(Collected data)
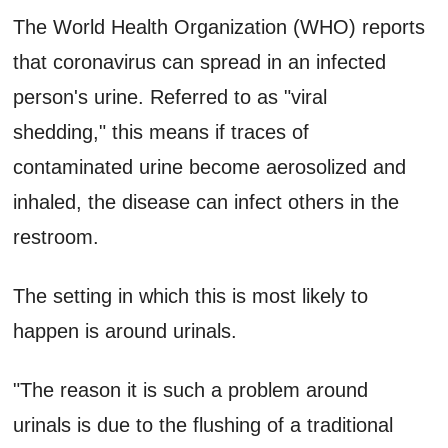
The World Health Organization (WHO) reports
that coronavirus can spread in an infected
person's urine. Referred to as "viral
shedding," this means if traces of
contaminated urine become aerosolized and
inhaled, the disease can infect others in the
restroom.
The setting in which this is most likely to
happen is around urinals.
"The reason it is such a problem around
urinals is due to the flushing of a traditional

Task prompt –
Set down the line that contains "inhaled, the disease can infect others in the" exactly. Do the same for each later line of the data, through the end, and add nothing.

Exercise solution –
inhaled, the disease can infect others in the
restroom.
The setting in which this is most likely to
happen is around urinals.
"The reason it is such a problem around
urinals is due to the flushing of a traditional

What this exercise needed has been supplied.